Le siège de Paris.
Né de la chute du Second empire et de la défaite de Sedan, le Gouvernement de la Défense nationale charge le ministre de l'Intérieur, Léon Gambetta, de quitter Paris, assiégée par les Prussiens, et d’organiser en province la reprise des combats.
Pour franchir les lignes prussiennes, le fougueux ministre, alors âgé de 32 ans, à l’idée d’emprunter une montgolfière et prend conseil auprès du photographe et aérostier Nadar.
Gonflé au gaz d’éclairage, le ballon de 16 mètres de diamètres s’élève au matin du 7 octobre 1870, de la butte Montmartre avec à son bord l’impétueux ministre et un assistant. Mais le vent pousse vers le nord et les lignes prussiennes… Les deux voyageurs lâchent du lest pour s’élever et échapper aux tirs ennemis. Le ballon s’écrase en milieu d’après-midi près de Beauvais, où ils sont recueillis par des paysans. Après trois jours de voyage épique en voiture à cheval et en train, Gambetta arrive enfin à Tours où il rejoint une délégation gouvernementale dirigée par Adolphe Crémieux mais l’approche de l’ennemi les oblige à se replier vers Bordeaux.
« Choses vues ».
Durant toute son existence, Victor Hugo a pris des notes d'observation sur la vie publique, politique et littéraire, et des notes confidentielles sur sa vie privée. A sa mort, ces notes étaient laissées éparses, distribuées en plusieurs dossiers et carnets : des livres de comptes, sur les gains et débours de l'écrivain ; des ébauches de textes de toute sorte ; des cahiers d'esquisses ; enfin, une série de feuillets constituant un journal de bord. Une sélection de ces écrits a donné lieu à une édition en 1887, intitulée Choses vues. Une deuxième édition suivit en 1900, et une édition plus complète en 1913. A cette version ont été ajoutés de nouveaux fragments, dus surtout à Henri Guillemin, pour donner l'édition en poche chez Gallimard en 1972, sous la direction d'Hubert Juin. Près de 2 000 pages distribuées en deux volumes.
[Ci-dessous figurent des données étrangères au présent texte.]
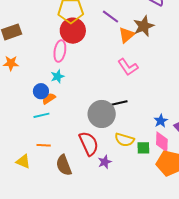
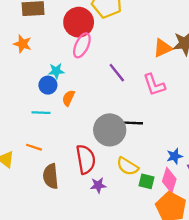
purple line: (111, 17) -> (117, 73), moved
red circle: (73, 31) -> (79, 22), moved
cyan star: (58, 76) -> (56, 71), moved
orange semicircle: (49, 98) -> (68, 98), moved, turned -48

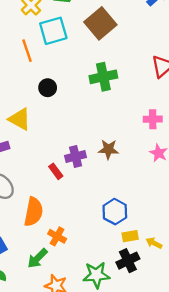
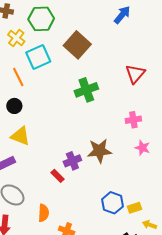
black circle: (48, 88) -> (14, 106), moved
brown star: (108, 149) -> (99, 151), size x1.4
orange semicircle: (33, 212) -> (44, 213), size x0.7
yellow rectangle: (130, 236) -> (135, 208), moved

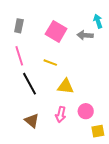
Voilà ce qui est noté à la date du 7 octobre 1870…
7 octobre 1870.
Ce matin, en errant sur le boulevard de Clichy, j’ai aperçu au bout d’une rue entrant à Montmartre un ballon. J’y suis allé. Une certaine foule entourait un grand espace carré, muré par les falaises à pic de Montmartre. Dans cet espace se gonflaient trois ballons, un grand, un moyen et un petit. Le grand, jaune, le moyen, blanc, le petit, à côtes, jaune et rouge.
On chuchotait dans la foule : Gambetta va partir. J’ai aperçu, en effet, dans un gros paletot, sous une casquette de loutre, près du ballon jaune, dans un groupe, Gambetta. Il s’est assis sur un pavé et a mis des bottes fourrées. Il avait un sac de cuir en bandoulière. Il l’a ôté, est entré dans le ballon, et un jeune homme, l’aéronaute, a attaché le sac aux cordages, au-dessus de la tête de Gambetta.
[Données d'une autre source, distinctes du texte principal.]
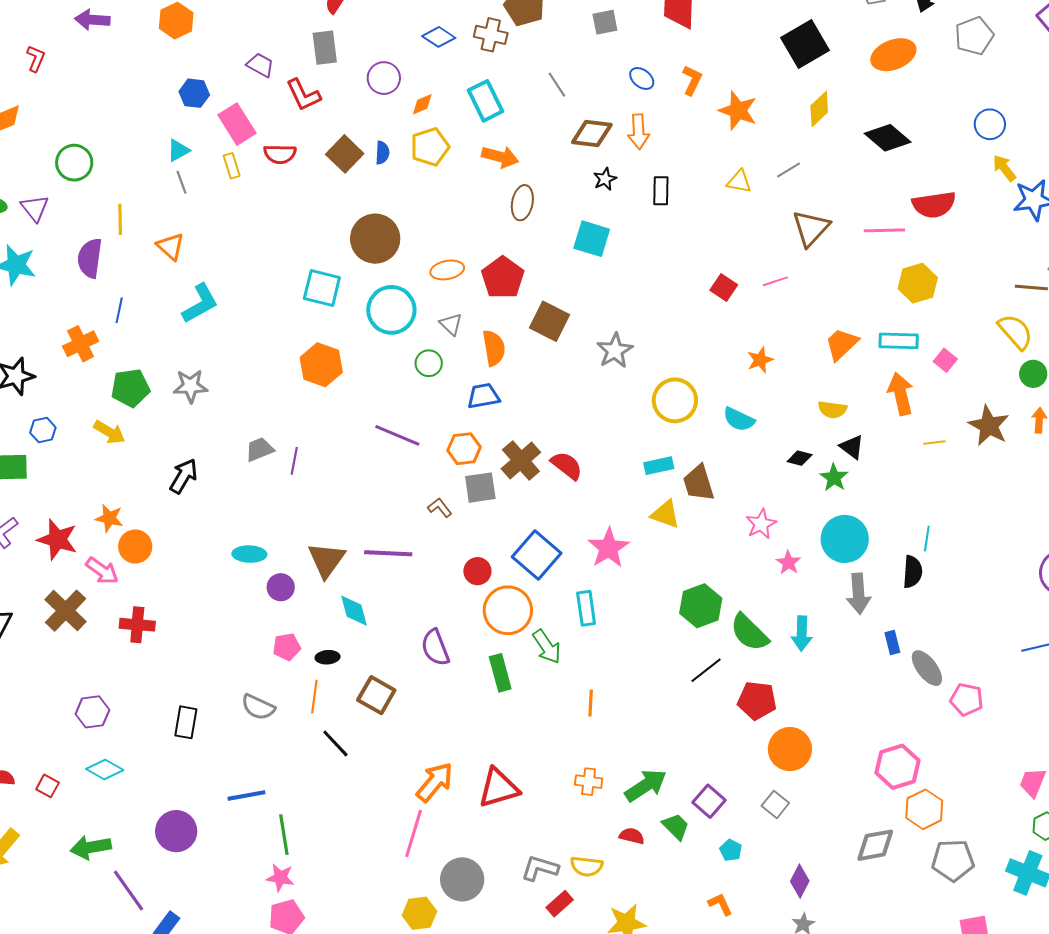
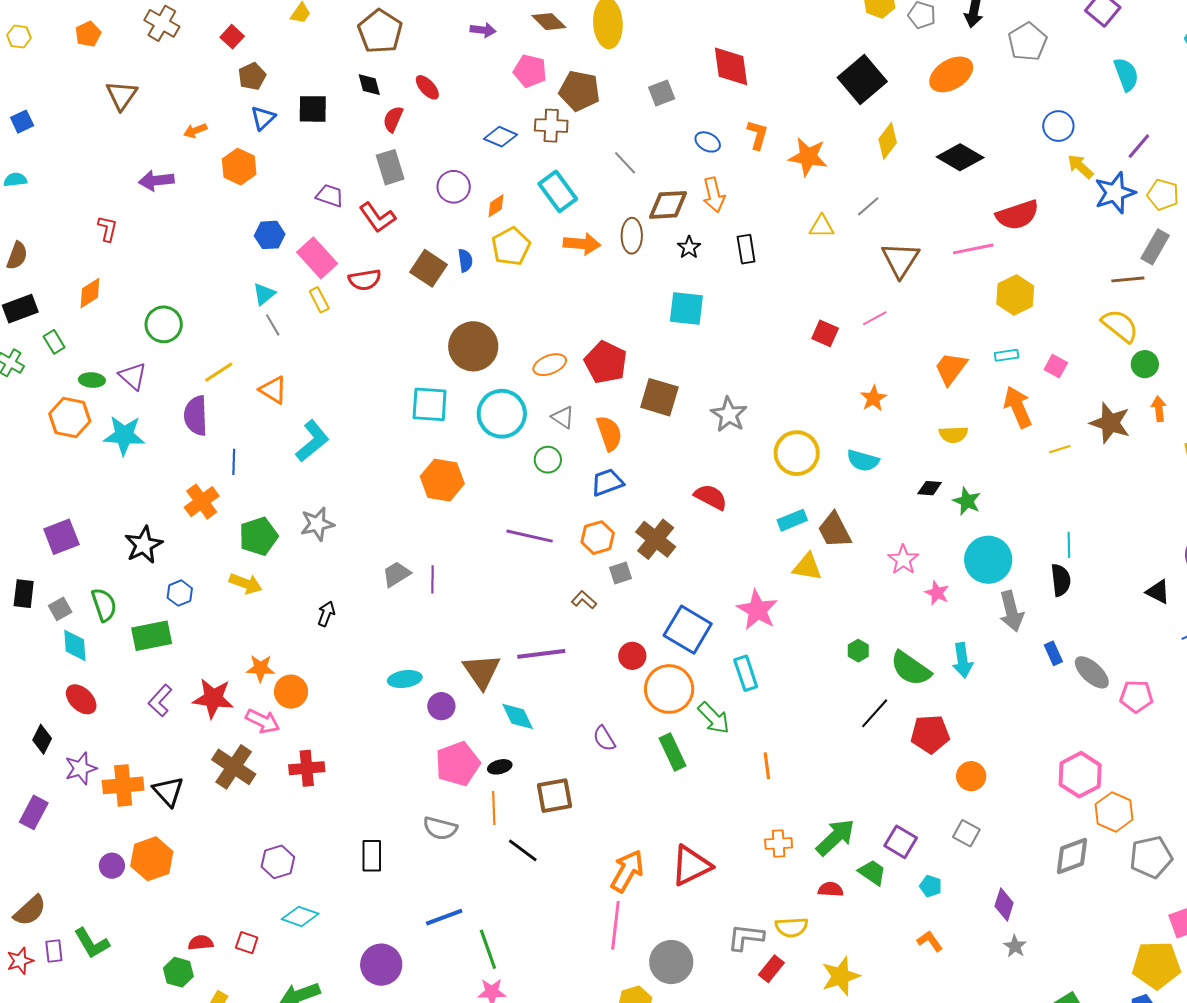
brown ellipse: (522, 203) -> (632, 236), moved
yellow line: (120, 219) -> (219, 372), turned 68
cyan rectangle: (899, 341) -> (1007, 355), size x0.6
black triangle: (852, 447) -> (1158, 592), moved
red semicircle: (567, 466) -> (711, 497), moved
black arrow: (184, 476) -> (326, 614), size x0.7
gray square: (480, 488) -> (620, 573), size x0.7
green hexagon: (701, 606) -> (858, 651), size x0.5
pink pentagon: (287, 647) -> (458, 764), size x1.6
purple semicircle: (435, 648) -> (604, 738), size x0.7
brown square: (376, 695) -> (554, 796), turned -30
orange circle: (790, 749) -> (971, 776), size x0.7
Il était dix heures et demie. Il faisait beau. Un vent du sud faible. Un doux soleil d’automne. Tout à coup le ballon jaune s’est enlevé avec trois hommes dont Gambetta. Puis le ballon blanc, avec trois hommes aussi, dont un agitait un drapeau tricolore. Au-dessous du ballon de Gambetta pendait une flamme tricolore. On a crié : Vive la République !
Les deux ballons ont monté, le blanc plus haut que le jaune, puis on les a vus baisser. Ils ont jeté du lest, mais ils ont continué de baisser. Ils ont disparu derrière la butte Montmartre. Ils ont dû descendre plaine Saint-Denis. Ils étaient trop chargés, ou le vent manquait.
Le départ a eu lieu, les ballons sont remontés.
Nous sommes allés visiter Notre-Dame, qui est supérieurement restaurée. On entre dans le chœur en donnant 50 centimes par personne pour les blessés.
Nous avons été voir la tour Saint-Jacques. Comme notre calèche y était arrêtée, un des délégués de l’autre jour (XI arrondissement) a accosté la voiture et m’a dit que le XI arrondissement se rendait à mon avis, trouvait que j’avais raison de vouloir le scrutin de liste, me priait d’accepter la candidature dans les conditions posées par moi, et me demandait ce qu’il fallait faire si le gouvernement se refusait aux élections. Fallait-il l’attaquer de vive force ? On suivrait mes conseils. J’ai répondu que la guerre civile ferait les affaires de la guerre étrangère, et livrerait Paris aux prussiens.
En rentrant, j’ai acheté des joujoux pour mes petits. À Georges un zouave dans sa guérite, à Jeanne une poupée qui ouvre et ferme les yeux.